Frankly, a year ago, when we first heard of Jason Forslund's suggestion that the Casino Reinvestment Development Authority build a skate park in Atlantic City, we grimaced.
Really? Skateboarders and BMX riders are going to save the city? The skating and BMX culture is not exactly what you would call a traditional draw in a casino town.
Plus, skate parks have rarely worked in the towns that have built them. Vandalism, rowdiness and other misbehavior have caused most of those towns to close the skate parks they built.
But we are beginning to think that Forslund, a 26-year-old tattoo artist from Ventnor who has been pushing the skate-park idea for more than a year, is on to something.
Particularly, especially - and perhaps only - if the CRDA follows through on the current plan to put the skate park on an empty lot adjacent to the Tanger Outlets at The Walk.
CRDA Executive Director John Palmieri seems to get it. "We don't want it to be stuck in some corner of an unused part of the city," he has said.
But apparently some on the CRDA committee that has vetted the idea think that the lot near The Walk is potentially too valuable a commercial property to be used as a skate park. So while the CRDA has approved the concept, there is a search under way for another site.

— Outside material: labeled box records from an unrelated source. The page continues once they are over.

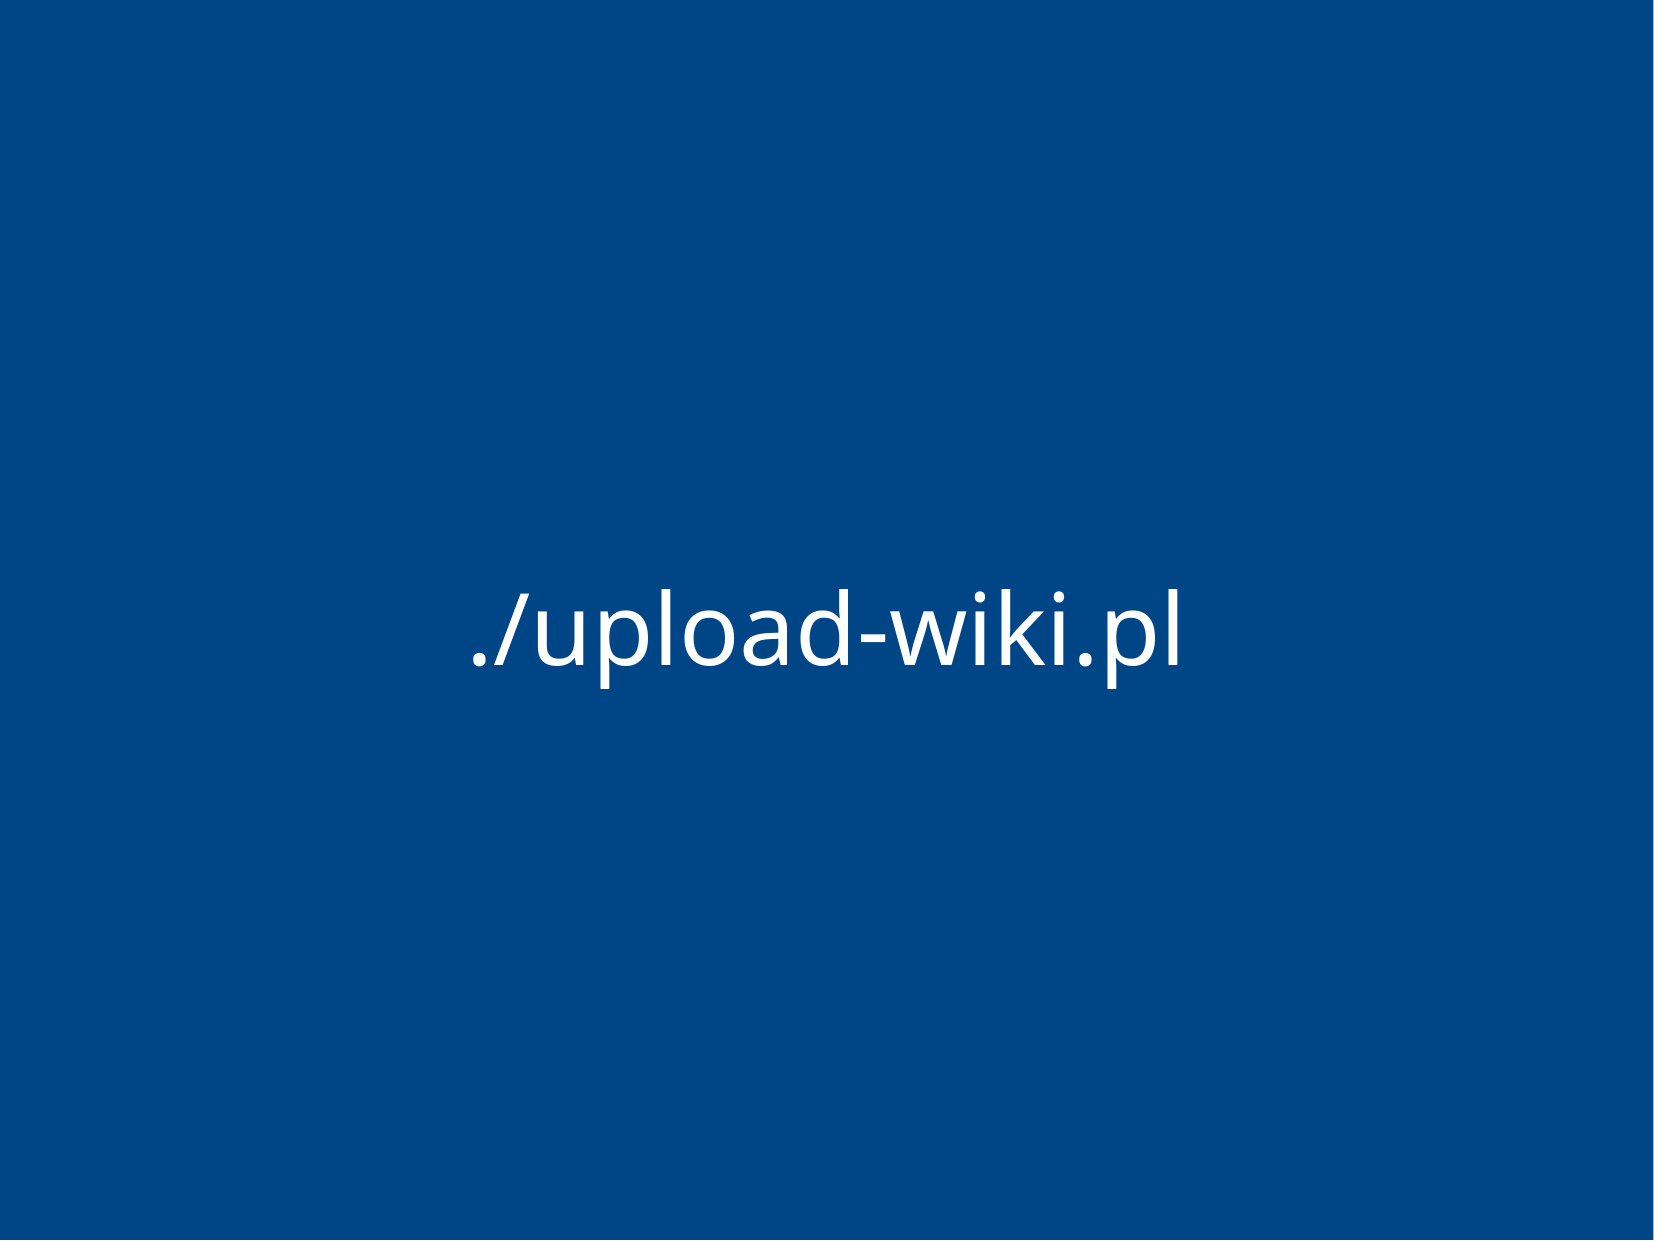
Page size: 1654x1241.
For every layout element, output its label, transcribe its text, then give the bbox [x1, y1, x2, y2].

subtitle ./upload-wiki.pl [23, 35, 1630, 1217]
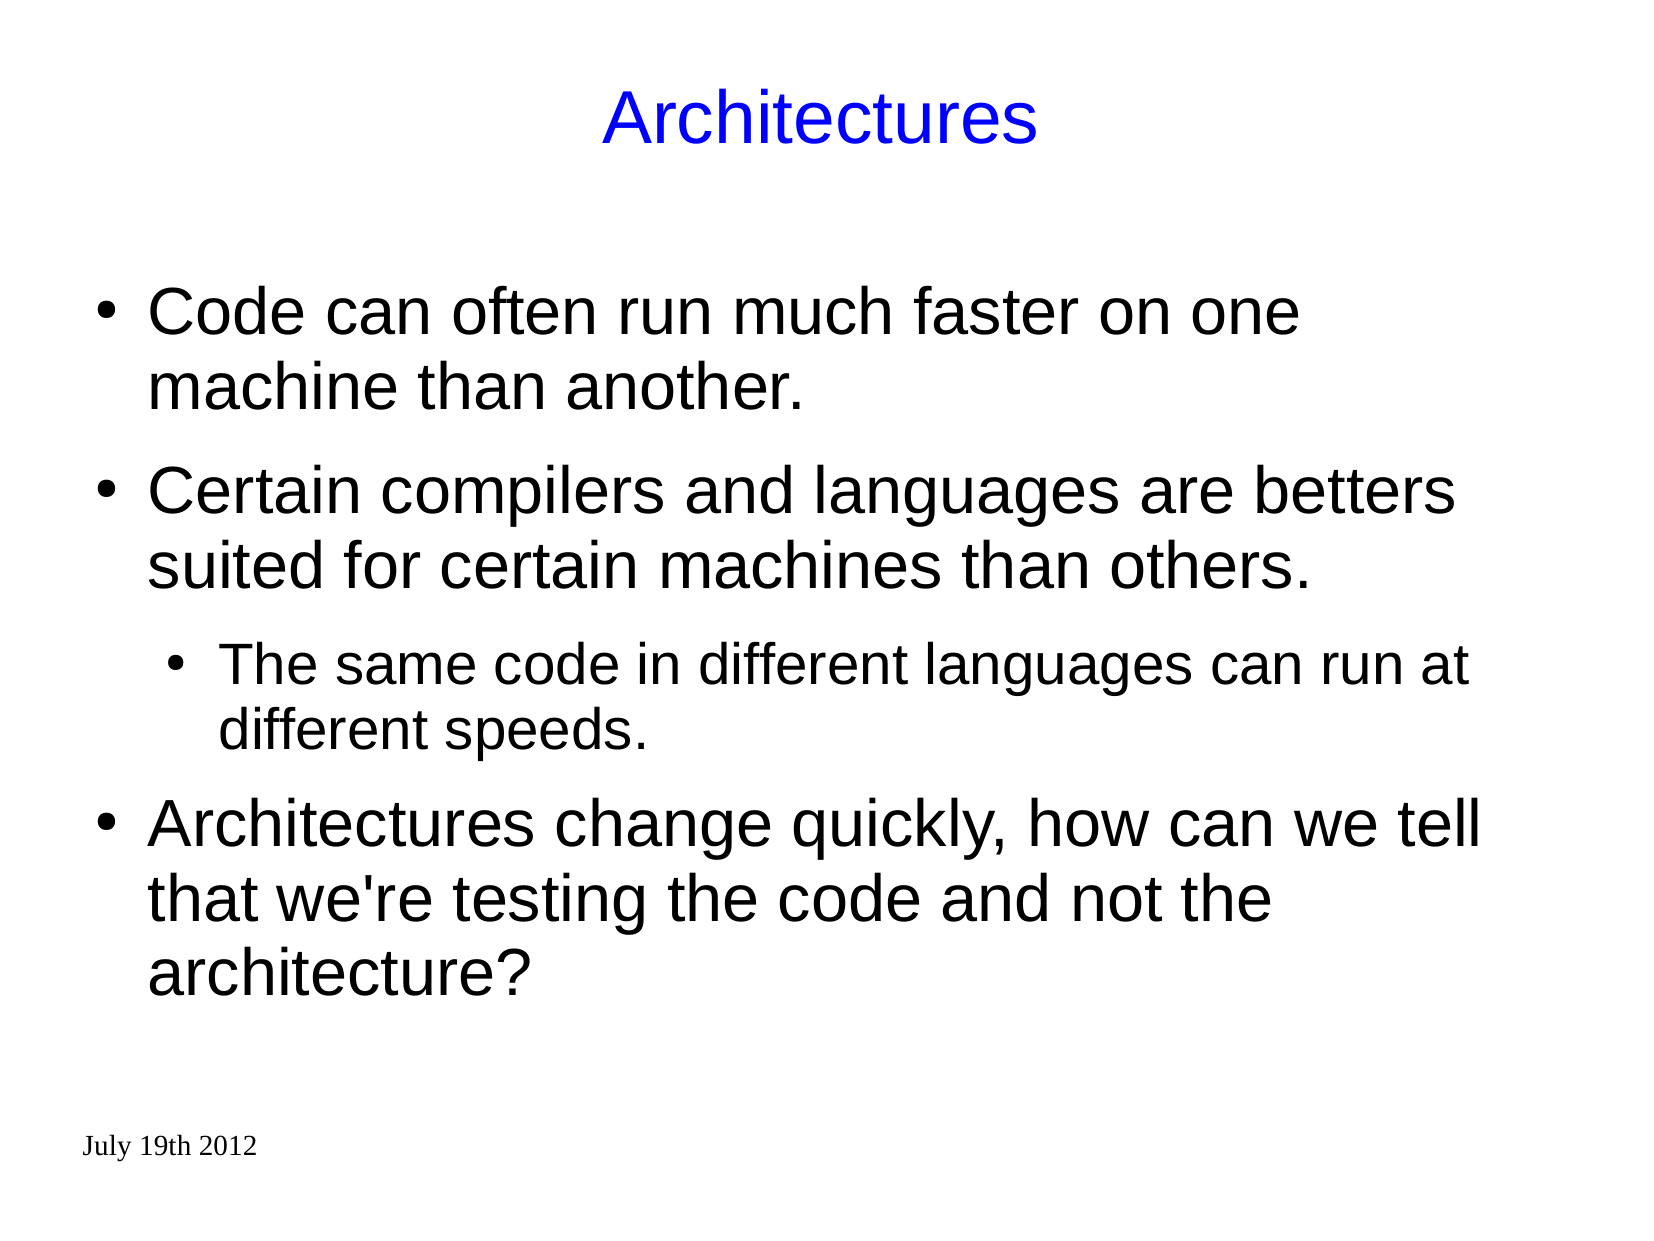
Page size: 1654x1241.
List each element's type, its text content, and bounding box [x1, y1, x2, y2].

title Architectures [76, 58, 1565, 178]
list Code can often run much faster on one machine than another. Certain compilers and languages are betters suited for certain machines than others. The same code in different languages can run at different speeds. Architectures change quickly, how can we tell that we're testing the code and not the architecture? [76, 274, 1565, 1093]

This is a case where the skaters may actually have a better handle on the redevelopment of the city than the professionals. As several of them noted in letters to the editor Monday, having a supervised, professionally managed skate park in the middle of a busy part of the city, with The Walk's restaurants and shops right there, would create a great synergy. One parent could watch the children skate while another shopped. The whole family could go out to eat afterward. Not to mention the easy access to and from the train station - skaters from all over South Jersey could easily get to this park.

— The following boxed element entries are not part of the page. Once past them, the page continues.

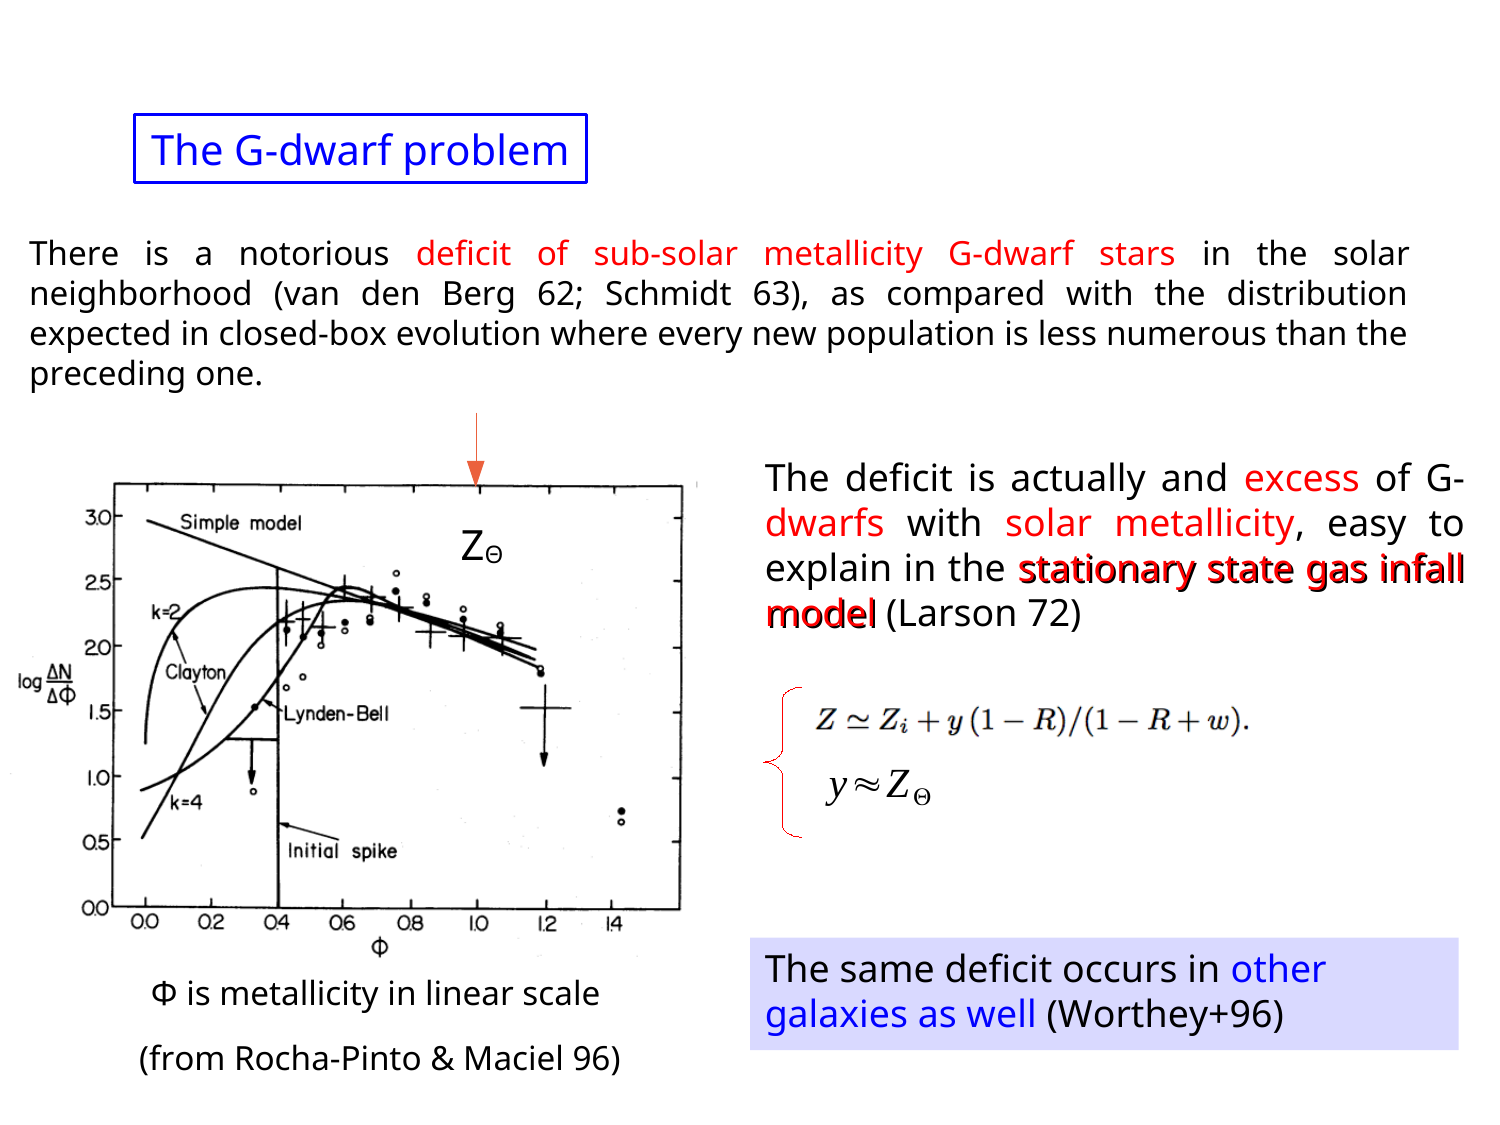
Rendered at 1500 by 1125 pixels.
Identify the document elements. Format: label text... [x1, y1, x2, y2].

text_box (from Rocha-Pinto & Maciel 96) [124, 1029, 641, 1085]
text_box The deficit is actually and excess of G-dwarfs with solar metallicity, easy to explain in the stationary state gas infall model (Larson 72) [750, 446, 1493, 699]
picture [0, 448, 707, 974]
text_box Φ is metallicity in linear scale [136, 964, 619, 1020]
chart [817, 759, 939, 807]
text_box ZΘ [445, 510, 524, 590]
text_box The same deficit occurs in other galaxies as well (Worthey+96) [750, 937, 1459, 1051]
picture [783, 699, 1262, 753]
text_box There is a notorious deficit of sub-solar metallicity G-dwarf stars in the solar neighborhood (van den Berg 62; Schmidt 63), as compared with the distribution expected in closed-box evolution where every new population is less numerous than the preceding one. [14, 224, 1426, 500]
text_box The G-dwarf problem [134, 114, 585, 183]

But, as Forslund said, "If you moved this thing even five blocks away, I could see parents saying, 'There's no way I'm taking you there.'"

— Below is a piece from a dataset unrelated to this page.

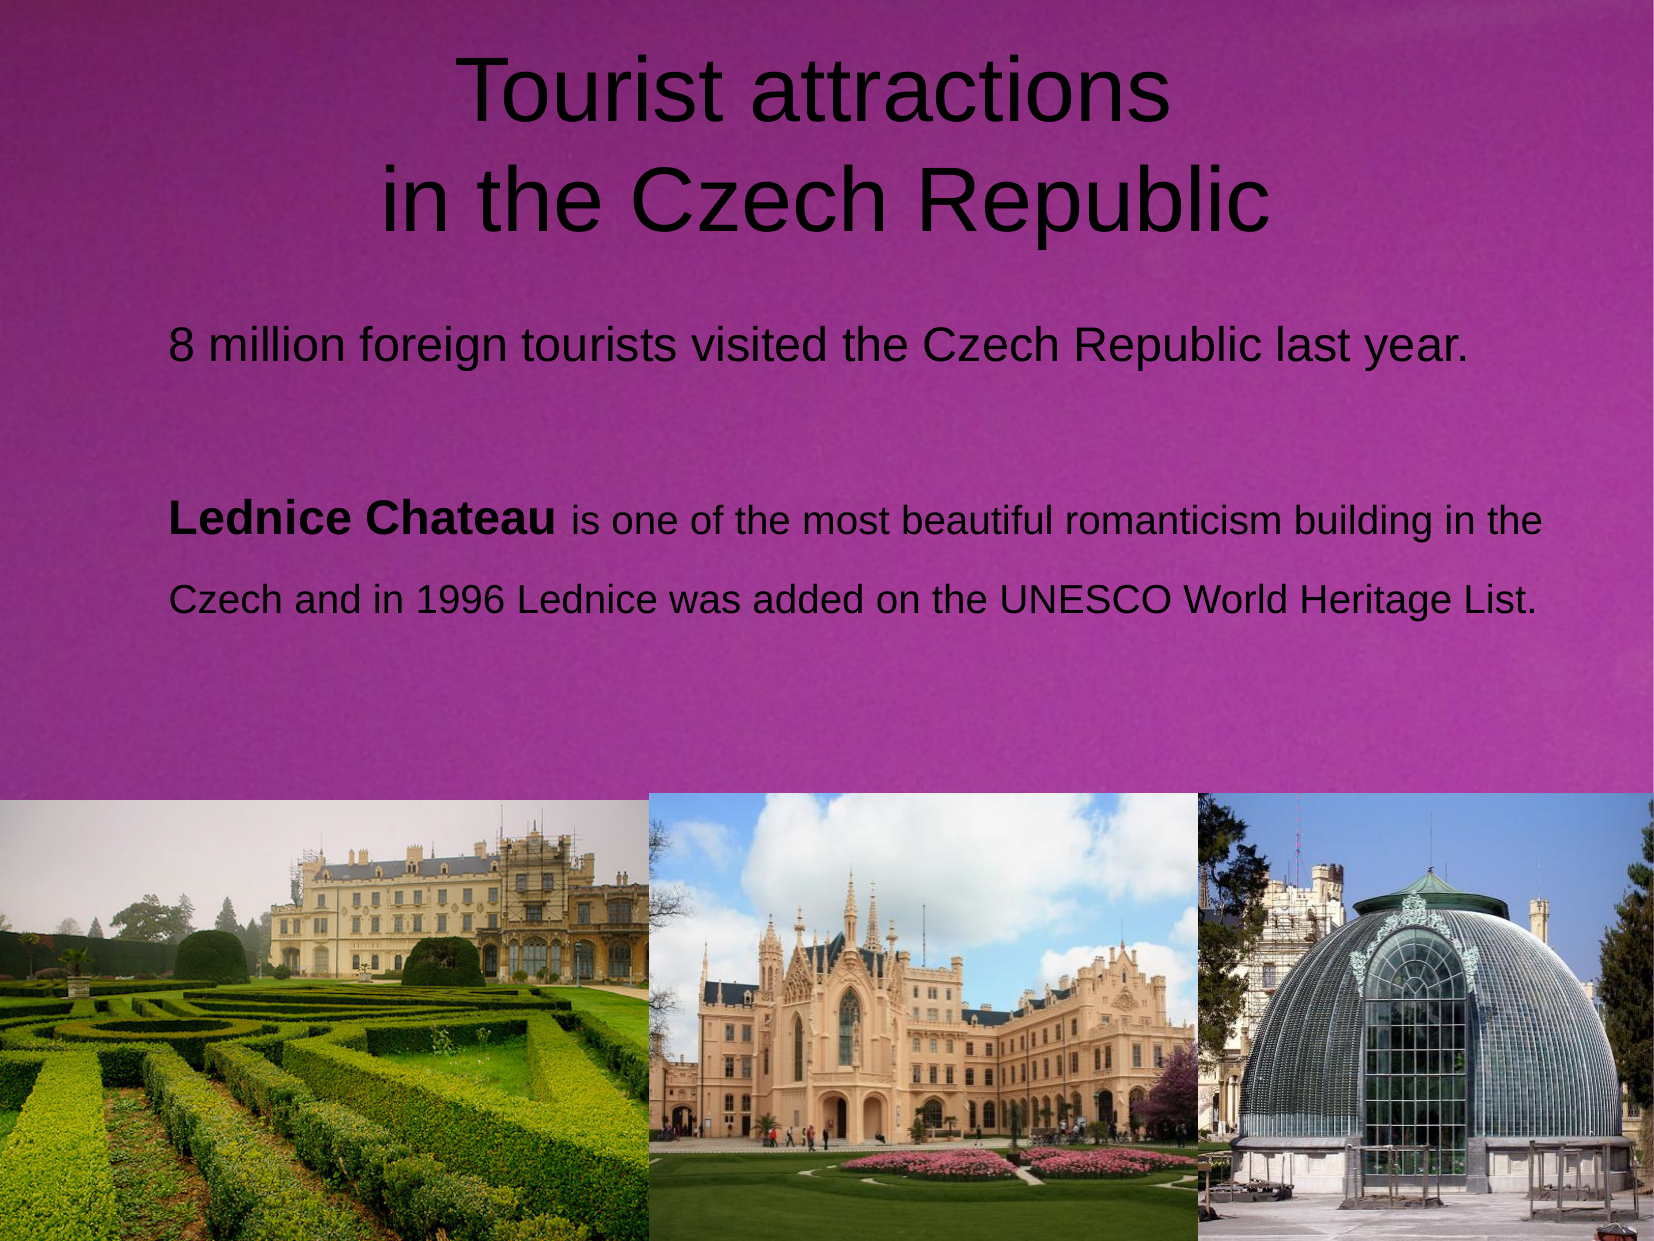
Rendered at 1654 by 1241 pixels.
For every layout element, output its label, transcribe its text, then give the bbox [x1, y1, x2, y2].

list 8 million foreign tourists visited the Czech Republic last year. Lednice Chateau is one of the most beautiful romanticism building in the Czech and in 1996 Lednice was added on the UNESCO World Heritage List. [82, 312, 1571, 774]
title Tourist attractions in the Czech Republic [82, 29, 1571, 237]
picture [0, 0, 1654, 1241]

The currently proposed location seems perfect to us - perfect for skaters, perfect for the city, perfect for The Walk.
Sure, using a skate park to draw people to the city is an unusual, edgy, risky idea. But again, as Forslund said back in November (he's a quotable guy), "You're starting a culture right there, you're starting a scene ... that's something that Atlantic City doesn't have and totally could."
And if the proposed $850,000 skate park doesn't work out? The investment is not huge. The skate park can be dismantled, and the lot can be used for something else.
But if you ask us, a skate park in that location is worth a try.